Dictionary entry details
Sense 1
Meaning:
A person authorized to conduct religious worship
Classified under:
Nouns denoting people
Synonyms:
curate; minister; minister of religion; parson; pastor; rector
Context example:
clergymen are usually called ministers in Protestant churches
Hypernyms ("pastor" is a kind of...):
clergyman; man of the cloth; reverend (a member of the clergy and a spiritual leader of the Christian Church)
Hyponyms (each of the following is a kind of "pastor"):
ministrant (someone who serves as a minister)
Derivation:
pastoral (of or relating to a pastor)
pastorship (the position of pastor)
Sense 2
Meaning:
Only the rose-colored starlings; in some classifications considered a separate genus
Classified under:
Nouns denoting animals
Synonyms:
Pastor; subgenus Pastor
Hypernyms ("Pastor" is a kind of...):
bird genus (a genus of birds)
Meronyms (members of "Pastor"):
Pastor roseus; Pastor sturnus; rose-colored pastor; rose-colored starling (glossy black bird with pink back and abdomen; chiefly Asian)
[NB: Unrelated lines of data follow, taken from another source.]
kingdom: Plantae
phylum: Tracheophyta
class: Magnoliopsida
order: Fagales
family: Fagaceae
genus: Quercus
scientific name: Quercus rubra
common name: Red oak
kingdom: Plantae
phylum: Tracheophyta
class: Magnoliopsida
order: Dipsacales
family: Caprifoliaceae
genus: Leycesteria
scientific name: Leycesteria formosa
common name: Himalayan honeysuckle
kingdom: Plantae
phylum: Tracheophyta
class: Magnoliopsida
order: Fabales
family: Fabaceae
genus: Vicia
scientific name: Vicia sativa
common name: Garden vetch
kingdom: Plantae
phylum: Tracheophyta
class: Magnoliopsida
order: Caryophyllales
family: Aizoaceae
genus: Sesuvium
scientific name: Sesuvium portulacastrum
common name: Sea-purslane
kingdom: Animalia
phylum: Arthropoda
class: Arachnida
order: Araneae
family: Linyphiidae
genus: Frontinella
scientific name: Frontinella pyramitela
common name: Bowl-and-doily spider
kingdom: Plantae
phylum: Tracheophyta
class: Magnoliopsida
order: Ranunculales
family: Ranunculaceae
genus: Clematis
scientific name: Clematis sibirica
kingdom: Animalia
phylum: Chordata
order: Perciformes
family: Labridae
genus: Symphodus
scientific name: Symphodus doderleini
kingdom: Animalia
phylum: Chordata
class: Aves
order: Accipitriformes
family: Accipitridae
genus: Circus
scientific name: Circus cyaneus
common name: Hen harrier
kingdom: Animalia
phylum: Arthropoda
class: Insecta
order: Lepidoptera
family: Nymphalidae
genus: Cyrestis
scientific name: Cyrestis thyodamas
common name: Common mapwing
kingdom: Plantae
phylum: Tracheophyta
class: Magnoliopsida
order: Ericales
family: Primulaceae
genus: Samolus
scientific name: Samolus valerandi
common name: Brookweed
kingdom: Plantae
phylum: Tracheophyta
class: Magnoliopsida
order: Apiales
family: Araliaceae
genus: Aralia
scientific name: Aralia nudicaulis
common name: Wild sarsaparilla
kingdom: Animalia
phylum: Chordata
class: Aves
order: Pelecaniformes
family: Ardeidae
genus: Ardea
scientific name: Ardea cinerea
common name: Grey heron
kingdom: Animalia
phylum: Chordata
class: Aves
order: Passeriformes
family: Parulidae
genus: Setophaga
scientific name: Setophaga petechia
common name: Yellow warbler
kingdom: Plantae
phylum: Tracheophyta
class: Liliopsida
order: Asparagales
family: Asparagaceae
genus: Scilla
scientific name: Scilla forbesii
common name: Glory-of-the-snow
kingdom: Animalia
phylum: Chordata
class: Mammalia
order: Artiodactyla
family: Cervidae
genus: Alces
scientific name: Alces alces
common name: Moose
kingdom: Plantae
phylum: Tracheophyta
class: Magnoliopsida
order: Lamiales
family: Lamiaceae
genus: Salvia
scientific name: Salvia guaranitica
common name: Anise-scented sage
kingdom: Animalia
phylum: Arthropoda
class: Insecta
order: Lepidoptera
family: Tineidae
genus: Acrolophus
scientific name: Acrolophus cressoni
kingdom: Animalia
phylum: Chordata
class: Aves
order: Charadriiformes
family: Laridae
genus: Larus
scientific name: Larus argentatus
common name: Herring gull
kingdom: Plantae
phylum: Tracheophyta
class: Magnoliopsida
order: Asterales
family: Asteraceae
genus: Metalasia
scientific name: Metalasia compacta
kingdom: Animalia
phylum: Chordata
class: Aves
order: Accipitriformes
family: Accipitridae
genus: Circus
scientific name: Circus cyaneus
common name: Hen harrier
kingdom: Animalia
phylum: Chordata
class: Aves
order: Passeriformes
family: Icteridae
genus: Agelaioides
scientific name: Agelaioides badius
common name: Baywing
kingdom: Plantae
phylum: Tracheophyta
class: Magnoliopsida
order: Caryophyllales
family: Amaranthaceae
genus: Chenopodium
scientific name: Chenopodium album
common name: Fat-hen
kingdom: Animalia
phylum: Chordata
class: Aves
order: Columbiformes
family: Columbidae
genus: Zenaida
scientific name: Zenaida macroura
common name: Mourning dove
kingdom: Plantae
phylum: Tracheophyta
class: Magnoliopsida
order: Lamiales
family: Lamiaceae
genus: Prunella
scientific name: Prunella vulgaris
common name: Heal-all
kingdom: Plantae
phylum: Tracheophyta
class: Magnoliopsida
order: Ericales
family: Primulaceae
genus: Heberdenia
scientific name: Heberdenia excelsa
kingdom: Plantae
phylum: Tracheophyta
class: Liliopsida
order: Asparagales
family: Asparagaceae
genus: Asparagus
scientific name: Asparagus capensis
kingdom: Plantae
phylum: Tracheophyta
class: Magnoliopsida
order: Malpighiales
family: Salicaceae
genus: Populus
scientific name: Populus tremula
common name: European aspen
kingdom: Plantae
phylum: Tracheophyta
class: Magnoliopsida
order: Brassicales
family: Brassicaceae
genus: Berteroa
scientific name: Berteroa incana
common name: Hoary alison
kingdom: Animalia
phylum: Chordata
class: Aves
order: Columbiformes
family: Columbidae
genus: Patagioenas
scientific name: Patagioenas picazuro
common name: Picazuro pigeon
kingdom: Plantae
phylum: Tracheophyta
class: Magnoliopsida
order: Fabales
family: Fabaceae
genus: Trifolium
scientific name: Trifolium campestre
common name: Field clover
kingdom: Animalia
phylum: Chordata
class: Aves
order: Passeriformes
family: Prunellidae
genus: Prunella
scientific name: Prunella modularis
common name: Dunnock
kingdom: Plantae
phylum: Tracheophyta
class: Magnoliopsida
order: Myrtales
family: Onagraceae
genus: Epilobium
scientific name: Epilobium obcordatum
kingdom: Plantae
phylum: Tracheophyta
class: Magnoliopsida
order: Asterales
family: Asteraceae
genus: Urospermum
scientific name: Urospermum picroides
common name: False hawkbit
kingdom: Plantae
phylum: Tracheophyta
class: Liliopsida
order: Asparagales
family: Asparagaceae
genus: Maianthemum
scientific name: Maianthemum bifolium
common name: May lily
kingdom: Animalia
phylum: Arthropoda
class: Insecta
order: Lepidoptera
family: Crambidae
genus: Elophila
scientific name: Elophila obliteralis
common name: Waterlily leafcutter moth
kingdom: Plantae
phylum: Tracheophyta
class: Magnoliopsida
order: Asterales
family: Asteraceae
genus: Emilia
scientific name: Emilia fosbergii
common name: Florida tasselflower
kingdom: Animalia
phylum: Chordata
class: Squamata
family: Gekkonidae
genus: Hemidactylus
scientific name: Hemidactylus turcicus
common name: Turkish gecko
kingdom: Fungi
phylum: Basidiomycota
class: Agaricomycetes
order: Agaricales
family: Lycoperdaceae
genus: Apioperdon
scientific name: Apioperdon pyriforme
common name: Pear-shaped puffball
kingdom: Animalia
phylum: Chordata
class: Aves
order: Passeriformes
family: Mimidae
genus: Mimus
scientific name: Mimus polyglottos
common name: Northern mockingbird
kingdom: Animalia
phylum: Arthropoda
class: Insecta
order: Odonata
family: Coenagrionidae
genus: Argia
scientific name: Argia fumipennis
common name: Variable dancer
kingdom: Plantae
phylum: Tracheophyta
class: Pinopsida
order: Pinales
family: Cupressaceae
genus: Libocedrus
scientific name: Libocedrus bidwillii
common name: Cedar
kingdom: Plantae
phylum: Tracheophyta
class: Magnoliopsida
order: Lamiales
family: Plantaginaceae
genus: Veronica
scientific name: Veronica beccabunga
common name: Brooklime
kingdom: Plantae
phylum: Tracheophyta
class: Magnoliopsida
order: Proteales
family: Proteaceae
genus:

Holonyms ("Pastor" is a member of...):
genus Sturnus; Sturnus (type genus of the Sturnidae: common starlings)
Context examples
Keenly, I fear, did the eye of the visitress pierce the young pastor's heart.
(Jane Eyre, by Charlotte Brontë)
But this description, I confess, does by no means affect the British nation, who may be an example to the whole world for their wisdom, care, and justice in planting colonies; their liberal endowments for the advancement of religion and learning; their choice of devout and able pastors to propagate Christianity; their caution in stocking their provinces with people of sober lives and conversations from this the mother kingdom; their strict regard to the distribution of justice, in supplying the civil administration through all their colonies with officers of the greatest abilities, utter strangers to corruption; and, to crown all, by sending the most vigilant and virtuous governors, who have no other views than the happiness of the people over whom they preside, and the honour of the king their master.
(Gulliver's Travels into several remote nations of the world, by Jonathan Swift)
I am little better than a devil at this moment; and, as my pastor there would tell me, deserve no doubt the sternest judgments of God, even to the quenchless fire and deathless worm.
(Jane Eyre, by Charlotte Brontë)
He had spoken earnestly, mildly: his look was not, indeed, that of a lover beholding his mistress, but it was that of a pastor recalling his wandering sheep—or better, of a guardian angel watching the soul for which he is responsible.